The grips and wiring are pretty simple.

The switch has a resister fitted so it will either put a high or low voltage through the grips dependant on the position.

The grips are a coil of wire, the current needs to flow through the grips un hindered to enable the grip to function. You will need to remove the tank to check them properly, to expose the small white multi plug under the tank up by the headstock.

Unplug one side and using a decent multimeter check the resistance through the grip. I cannot remember what it should be but you can do a comparison with the other side, if they are roughly the same its either OK or both grips are gefurked. From memory there should be approx 120 ohms, if you have over 1k or infinity then they are open circuit or there is a high resistance that needs to be checked.
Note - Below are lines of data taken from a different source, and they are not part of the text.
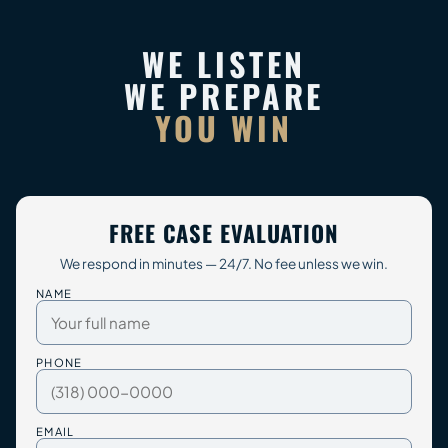
WE LISTEN
WE PREPARE
YOU WIN
FREE CASE EVALUATION
We respond in minutes — 24/7. No fee unless we win.
NAME
PHONE
EMAIL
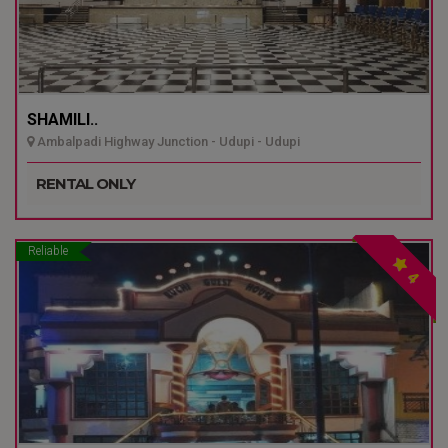
SHAMILI..
Ambalpadi Highway Junction - Udupi - Udupi
RENTAL ONLY
Reliable
4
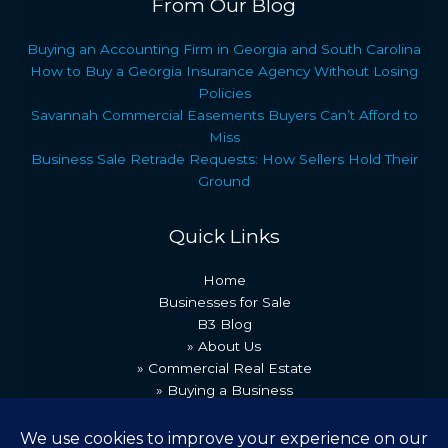
From Our Blog
Buying an Accounting Firm in Georgia and South Carolina
How to Buy a Georgia Insurance Agency Without Losing
Policies
Savannah Commercial Easements Buyers Can’t Afford to
Miss
Business Sale Retrade Requests: How Sellers Hold Their
Ground
Quick Links
Home
Businesses for Sale
B3 Blog
» About Us
» Commercial Real Estate
» Buying a Business
» Our Team
» Recent Transactions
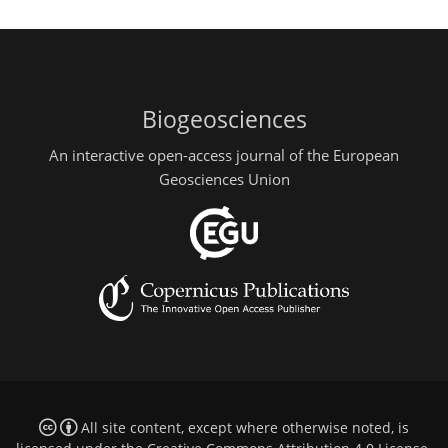
Biogeosciences
An interactive open-access journal of the European
Geosciences Union
All site content, except where otherwise noted, is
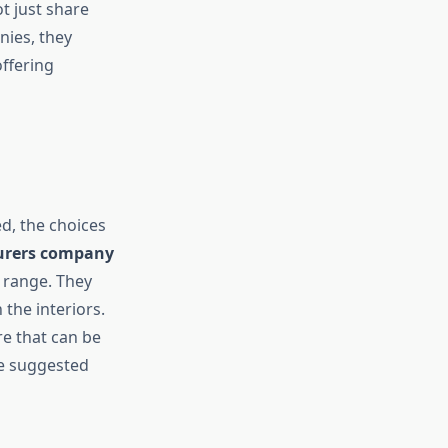
t just share
nies, they
offering
d, the choices
urers company
 range. They
the interiors.
e that can be
re suggested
Usually its the L/H one that fails, as its the one you can take youre hand off (you dont normally take your hand off the throttle side!) and shake when the old cramp sets in! This causes the grip to cool down, then have to heat up again, this will shorten the life of the grip.


Hope this helps.


good info there and yes its the left that runs cool on mines
 
good info there and yes its the left that runs cool on mines

I've heard the suggestion that the left runs cooler than the right because the throttle is better insulated from the cold handlebar inside the grip. Possibly not that convincing given the left grip has a plastic core? Also had it suggested that the left grip gets more wear and tear when the bike is put on the main stand :nenau
 
The grips and wiring are pretty simple.

The switch has a resister fitted so it will either put a high or low voltage through the grips dependant on the position.
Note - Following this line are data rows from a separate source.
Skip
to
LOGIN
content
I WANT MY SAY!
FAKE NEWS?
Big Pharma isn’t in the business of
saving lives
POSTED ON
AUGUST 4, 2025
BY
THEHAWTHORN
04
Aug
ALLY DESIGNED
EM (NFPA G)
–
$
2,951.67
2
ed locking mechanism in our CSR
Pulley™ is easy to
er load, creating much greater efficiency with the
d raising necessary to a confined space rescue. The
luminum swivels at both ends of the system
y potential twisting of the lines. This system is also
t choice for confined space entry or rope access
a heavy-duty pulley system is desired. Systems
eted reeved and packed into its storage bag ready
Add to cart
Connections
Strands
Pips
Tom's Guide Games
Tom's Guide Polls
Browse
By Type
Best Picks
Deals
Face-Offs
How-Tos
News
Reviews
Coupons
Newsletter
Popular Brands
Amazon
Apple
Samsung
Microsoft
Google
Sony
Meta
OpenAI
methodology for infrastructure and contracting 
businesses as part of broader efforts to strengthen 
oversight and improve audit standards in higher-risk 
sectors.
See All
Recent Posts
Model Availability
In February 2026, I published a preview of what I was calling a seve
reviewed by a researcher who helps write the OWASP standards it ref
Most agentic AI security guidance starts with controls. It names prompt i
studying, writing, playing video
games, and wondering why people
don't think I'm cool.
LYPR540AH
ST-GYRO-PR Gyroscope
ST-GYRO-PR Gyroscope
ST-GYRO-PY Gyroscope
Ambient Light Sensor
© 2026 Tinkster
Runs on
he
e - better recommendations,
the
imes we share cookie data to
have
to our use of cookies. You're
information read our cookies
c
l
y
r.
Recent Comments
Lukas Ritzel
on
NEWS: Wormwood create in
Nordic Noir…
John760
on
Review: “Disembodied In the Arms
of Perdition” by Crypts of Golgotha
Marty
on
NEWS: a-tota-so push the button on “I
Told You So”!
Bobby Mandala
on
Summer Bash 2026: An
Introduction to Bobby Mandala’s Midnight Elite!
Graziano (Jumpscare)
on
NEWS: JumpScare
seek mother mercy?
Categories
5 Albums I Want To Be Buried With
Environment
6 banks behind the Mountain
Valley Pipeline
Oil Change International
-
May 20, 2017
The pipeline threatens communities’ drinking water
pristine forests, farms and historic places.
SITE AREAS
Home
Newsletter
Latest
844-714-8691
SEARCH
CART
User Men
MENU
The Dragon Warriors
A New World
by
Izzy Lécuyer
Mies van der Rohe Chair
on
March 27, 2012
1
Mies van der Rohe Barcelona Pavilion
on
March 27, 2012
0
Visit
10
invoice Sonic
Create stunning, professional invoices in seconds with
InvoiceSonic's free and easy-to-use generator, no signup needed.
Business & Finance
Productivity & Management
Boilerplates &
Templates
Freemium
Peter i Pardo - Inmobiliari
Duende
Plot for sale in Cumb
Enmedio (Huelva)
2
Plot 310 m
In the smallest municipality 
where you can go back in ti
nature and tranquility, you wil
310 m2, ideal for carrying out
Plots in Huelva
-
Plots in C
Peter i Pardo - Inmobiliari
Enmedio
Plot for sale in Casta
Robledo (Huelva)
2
The grips are a coil of wire, the current needs to flow through the grips un hindered to enable the grip to function. You will need to remove the tank to check them properly, to expose the small white multi plug under the tank up by the headstock.

Unplug one side and using a decent multimeter check the resistance through the grip. I cannot remember what it should be but you can do a comparison with the other side, if they are roughly the same its either OK or both grips are gefurked. From memory there should be approx 120 ohms, if you have over 1k or infinity then they are open circuit or there is a high resistance that needs to be checked.

Usually its the L/H one that fails, as its the one you can take youre hand off (you dont normally take your hand off the throttle side!) and shake when the old cramp sets in! This causes the grip to cool down, then have to heat up again, this will shorten the life of the grip.


Hope this helps.


Was thinking of something else when i did this....

The correct resistance reading for a working grip should be 9-12 Ohms.